*To do*. What is needed is an exact copy of all the data.

--- Records ---

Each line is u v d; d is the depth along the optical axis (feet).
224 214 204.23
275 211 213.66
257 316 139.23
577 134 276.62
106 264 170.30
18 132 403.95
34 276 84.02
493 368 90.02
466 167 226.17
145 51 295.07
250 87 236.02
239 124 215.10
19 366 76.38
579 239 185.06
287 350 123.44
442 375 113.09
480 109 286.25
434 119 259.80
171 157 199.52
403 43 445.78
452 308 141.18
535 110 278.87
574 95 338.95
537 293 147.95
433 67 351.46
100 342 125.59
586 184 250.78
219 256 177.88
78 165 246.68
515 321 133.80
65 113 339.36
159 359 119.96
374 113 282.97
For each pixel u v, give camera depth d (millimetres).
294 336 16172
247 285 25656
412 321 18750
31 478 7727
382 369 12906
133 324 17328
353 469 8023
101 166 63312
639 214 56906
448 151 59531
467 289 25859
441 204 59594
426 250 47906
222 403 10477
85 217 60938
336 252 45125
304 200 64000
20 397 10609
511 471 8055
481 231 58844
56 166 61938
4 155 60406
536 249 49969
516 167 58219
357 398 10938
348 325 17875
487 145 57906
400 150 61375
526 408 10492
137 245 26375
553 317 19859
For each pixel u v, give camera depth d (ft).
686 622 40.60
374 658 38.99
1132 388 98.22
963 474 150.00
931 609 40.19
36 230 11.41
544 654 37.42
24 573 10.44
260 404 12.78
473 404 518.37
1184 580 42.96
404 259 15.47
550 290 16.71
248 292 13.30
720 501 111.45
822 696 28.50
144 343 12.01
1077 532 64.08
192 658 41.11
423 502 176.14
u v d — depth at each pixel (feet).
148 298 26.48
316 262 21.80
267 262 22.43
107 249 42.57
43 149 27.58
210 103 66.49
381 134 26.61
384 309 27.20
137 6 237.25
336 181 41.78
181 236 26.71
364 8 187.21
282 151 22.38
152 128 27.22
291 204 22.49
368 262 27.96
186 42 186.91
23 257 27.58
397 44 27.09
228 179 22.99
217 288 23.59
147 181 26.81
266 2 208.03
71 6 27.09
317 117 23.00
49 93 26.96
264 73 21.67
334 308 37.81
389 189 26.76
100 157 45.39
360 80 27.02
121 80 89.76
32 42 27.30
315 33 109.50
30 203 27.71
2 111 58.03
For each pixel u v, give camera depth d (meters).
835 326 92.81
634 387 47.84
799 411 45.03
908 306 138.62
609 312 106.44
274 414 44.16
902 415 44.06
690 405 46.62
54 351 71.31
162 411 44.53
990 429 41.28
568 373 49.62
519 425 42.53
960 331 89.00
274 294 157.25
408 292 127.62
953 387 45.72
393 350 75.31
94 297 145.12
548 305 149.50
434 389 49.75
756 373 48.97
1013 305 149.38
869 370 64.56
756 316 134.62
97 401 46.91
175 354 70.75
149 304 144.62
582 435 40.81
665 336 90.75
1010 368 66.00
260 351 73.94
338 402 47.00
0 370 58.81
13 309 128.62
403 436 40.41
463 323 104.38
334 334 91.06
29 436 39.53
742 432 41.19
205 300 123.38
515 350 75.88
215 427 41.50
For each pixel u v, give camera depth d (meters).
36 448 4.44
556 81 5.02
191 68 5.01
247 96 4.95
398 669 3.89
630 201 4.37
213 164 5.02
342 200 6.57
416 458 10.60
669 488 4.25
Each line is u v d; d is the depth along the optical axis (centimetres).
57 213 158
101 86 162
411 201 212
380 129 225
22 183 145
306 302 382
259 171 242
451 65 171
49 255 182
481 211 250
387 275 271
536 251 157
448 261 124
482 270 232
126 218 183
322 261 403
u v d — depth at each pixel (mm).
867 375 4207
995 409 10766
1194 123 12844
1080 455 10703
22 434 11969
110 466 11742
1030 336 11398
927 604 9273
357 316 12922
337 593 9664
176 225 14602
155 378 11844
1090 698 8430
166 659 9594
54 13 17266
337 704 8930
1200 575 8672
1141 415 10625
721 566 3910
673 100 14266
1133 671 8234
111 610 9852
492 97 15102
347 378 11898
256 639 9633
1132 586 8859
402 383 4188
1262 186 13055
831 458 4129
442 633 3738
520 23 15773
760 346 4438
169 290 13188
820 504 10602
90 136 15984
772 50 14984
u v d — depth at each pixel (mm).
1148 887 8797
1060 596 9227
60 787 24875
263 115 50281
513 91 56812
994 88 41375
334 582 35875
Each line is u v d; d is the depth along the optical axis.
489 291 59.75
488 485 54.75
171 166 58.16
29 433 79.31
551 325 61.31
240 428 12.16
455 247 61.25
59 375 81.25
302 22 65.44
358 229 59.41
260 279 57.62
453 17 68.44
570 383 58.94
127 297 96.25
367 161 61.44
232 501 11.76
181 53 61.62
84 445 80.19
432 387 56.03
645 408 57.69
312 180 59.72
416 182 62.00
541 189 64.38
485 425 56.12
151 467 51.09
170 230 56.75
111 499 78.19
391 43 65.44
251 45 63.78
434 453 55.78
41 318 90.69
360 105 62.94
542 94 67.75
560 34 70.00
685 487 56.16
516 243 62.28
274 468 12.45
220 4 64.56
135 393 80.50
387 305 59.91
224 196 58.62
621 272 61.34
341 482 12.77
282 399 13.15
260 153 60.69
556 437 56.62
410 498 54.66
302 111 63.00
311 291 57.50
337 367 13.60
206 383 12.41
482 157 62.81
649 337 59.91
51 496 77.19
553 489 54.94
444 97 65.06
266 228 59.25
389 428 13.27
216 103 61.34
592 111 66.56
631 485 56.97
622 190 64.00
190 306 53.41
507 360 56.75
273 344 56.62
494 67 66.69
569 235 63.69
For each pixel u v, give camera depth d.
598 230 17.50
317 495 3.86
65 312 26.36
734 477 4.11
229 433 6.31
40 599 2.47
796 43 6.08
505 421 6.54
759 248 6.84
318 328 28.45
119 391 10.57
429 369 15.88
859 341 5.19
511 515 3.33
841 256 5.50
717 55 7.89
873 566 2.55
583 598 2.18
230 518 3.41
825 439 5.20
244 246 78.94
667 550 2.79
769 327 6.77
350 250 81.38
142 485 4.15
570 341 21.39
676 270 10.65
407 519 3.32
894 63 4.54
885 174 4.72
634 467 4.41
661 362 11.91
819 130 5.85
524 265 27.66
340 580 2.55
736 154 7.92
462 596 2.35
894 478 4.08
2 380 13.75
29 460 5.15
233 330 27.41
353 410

---

*Solution to this exercise*.
Each line is u v d; d is the depth along the optical axis (feet).
224 214 204.23
275 211 213.66
257 316 139.23
577 134 276.62
106 264 170.30
18 132 403.95
34 276 84.02
493 368 90.02
466 167 226.17
145 51 295.07
250 87 236.02
239 124 215.10
19 366 76.38
579 239 185.06
287 350 123.44
442 375 113.09
480 109 286.25
434 119 259.80
171 157 199.52
403 43 445.78
452 308 141.18
535 110 278.87
574 95 338.95
537 293 147.95
433 67 351.46
100 342 125.59
586 184 250.78
219 256 177.88
78 165 246.68
515 321 133.80
65 113 339.36
159 359 119.96
374 113 282.97
For each pixel u v, give camera depth d (millimetres).
294 336 16172
247 285 25656
412 321 18750
31 478 7727
382 369 12906
133 324 17328
353 469 8023
101 166 63312
639 214 56906
448 151 59531
467 289 25859
441 204 59594
426 250 47906
222 403 10477
85 217 60938
336 252 45125
304 200 64000
20 397 10609
511 471 8055
481 231 58844
56 166 61938
4 155 60406
536 249 49969
516 167 58219
357 398 10938
348 325 17875
487 145 57906
400 150 61375
526 408 10492
137 245 26375
553 317 19859
For each pixel u v, give camera depth d (ft).
686 622 40.60
374 658 38.99
1132 388 98.22
963 474 150.00
931 609 40.19
36 230 11.41
544 654 37.42
24 573 10.44
260 404 12.78
473 404 518.37
1184 580 42.96
404 259 15.47
550 290 16.71
248 292 13.30
720 501 111.45
822 696 28.50
144 343 12.01
1077 532 64.08
192 658 41.11
423 502 176.14
u v d — depth at each pixel (feet).
148 298 26.48
316 262 21.80
267 262 22.43
107 249 42.57
43 149 27.58
210 103 66.49
381 134 26.61
384 309 27.20
137 6 237.25
336 181 41.78
181 236 26.71
364 8 187.21
282 151 22.38
152 128 27.22
291 204 22.49
368 262 27.96
186 42 186.91
23 257 27.58
397 44 27.09
228 179 22.99
217 288 23.59
147 181 26.81
266 2 208.03
71 6 27.09
317 117 23.00
49 93 26.96
264 73 21.67
334 308 37.81
389 189 26.76
100 157 45.39
360 80 27.02
121 80 89.76
32 42 27.30
315 33 109.50
30 203 27.71
2 111 58.03
For each pixel u v, give camera depth d (meters).
835 326 92.81
634 387 47.84
799 411 45.03
908 306 138.62
609 312 106.44
274 414 44.16
902 415 44.06
690 405 46.62
54 351 71.31
162 411 44.53
990 429 41.28
568 373 49.62
519 425 42.53
960 331 89.00
274 294 157.25
408 292 127.62
953 387 45.72
393 350 75.31
94 297 145.12
548 305 149.50
434 389 49.75
756 373 48.97
1013 305 149.38
869 370 64.56
756 316 134.62
97 401 46.91
175 354 70.75
149 304 144.62
582 435 40.81
665 336 90.75
1010 368 66.00
260 351 73.94
338 402 47.00
0 370 58.81
13 309 128.62
403 436 40.41
463 323 104.38
334 334 91.06
29 436 39.53
742 432 41.19
205 300 123.38
515 350 75.88
215 427 41.50
For each pixel u v, give camera depth d (meters).
36 448 4.44
556 81 5.02
191 68 5.01
247 96 4.95
398 669 3.89
630 201 4.37
213 164 5.02
342 200 6.57
416 458 10.60
669 488 4.25
Each line is u v d; d is the depth along the optical axis (centimetres).
57 213 158
101 86 162
411 201 212
380 129 225
22 183 145
306 302 382
259 171 242
451 65 171
49 255 182
481 211 250
387 275 271
536 251 157
448 261 124
482 270 232
126 218 183
322 261 403
u v d — depth at each pixel (mm).
867 375 4207
995 409 10766
1194 123 12844
1080 455 10703
22 434 11969
110 466 11742
1030 336 11398
927 604 9273
357 316 12922
337 593 9664
176 225 14602
155 378 11844
1090 698 8430
166 659 9594
54 13 17266
337 704 8930
1200 575 8672
1141 415 10625
721 566 3910
673 100 14266
1133 671 8234
111 610 9852
492 97 15102
347 378 11898
256 639 9633
1132 586 8859
402 383 4188
1262 186 13055
831 458 4129
442 633 3738
520 23 15773
760 346 4438
169 290 13188
820 504 10602
90 136 15984
772 50 14984
u v d — depth at each pixel (mm).
1148 887 8797
1060 596 9227
60 787 24875
263 115 50281
513 91 56812
994 88 41375
334 582 35875
Each line is u v d; d is the depth along the optical axis.
489 291 59.75
488 485 54.75
171 166 58.16
29 433 79.31
551 325 61.31
240 428 12.16
455 247 61.25
59 375 81.25
302 22 65.44
358 229 59.41
260 279 57.62
453 17 68.44
570 383 58.94
127 297 96.25
367 161 61.44
232 501 11.76
181 53 61.62
84 445 80.19
432 387 56.03
645 408 57.69
312 180 59.72
416 182 62.00
541 189 64.38
485 425 56.12
151 467 51.09
170 230 56.75
111 499 78.19
391 43 65.44
251 45 63.78
434 453 55.78
41 318 90.69
360 105 62.94
542 94 67.75
560 34 70.00
685 487 56.16
516 243 62.28
274 468 12.45
220 4 64.56
135 393 80.50
387 305 59.91
224 196 58.62
621 272 61.34
341 482 12.77
282 399 13.15
260 153 60.69
556 437 56.62
410 498 54.66
302 111 63.00
311 291 57.50
337 367 13.60
206 383 12.41
482 157 62.81
649 337 59.91
51 496 77.19
553 489 54.94
444 97 65.06
266 228 59.25
389 428 13.27
216 103 61.34
592 111 66.56
631 485 56.97
622 190 64.00
190 306 53.41
507 360 56.75
273 344 56.62
494 67 66.69
569 235 63.69
For each pixel u v, give camera depth d.
598 230 17.50
317 495 3.86
65 312 26.36
734 477 4.11
229 433 6.31
40 599 2.47
796 43 6.08
505 421 6.54
759 248 6.84
318 328 28.45
119 391 10.57
429 369 15.88
859 341 5.19
511 515 3.33
841 256 5.50
717 55 7.89
873 566 2.55
583 598 2.18
230 518 3.41
825 439 5.20
244 246 78.94
667 550 2.79
769 327 6.77
350 250 81.38
142 485 4.15
570 341 21.39
676 270 10.65
407 519 3.32
894 63 4.54
885 174 4.72
634 467 4.41
661 362 11.91
819 130 5.85
524 265 27.66
340 580 2.55
736 154 7.92
462 596 2.35
894 478 4.08
2 380 13.75
29 460 5.15
233 330 27.41
353 410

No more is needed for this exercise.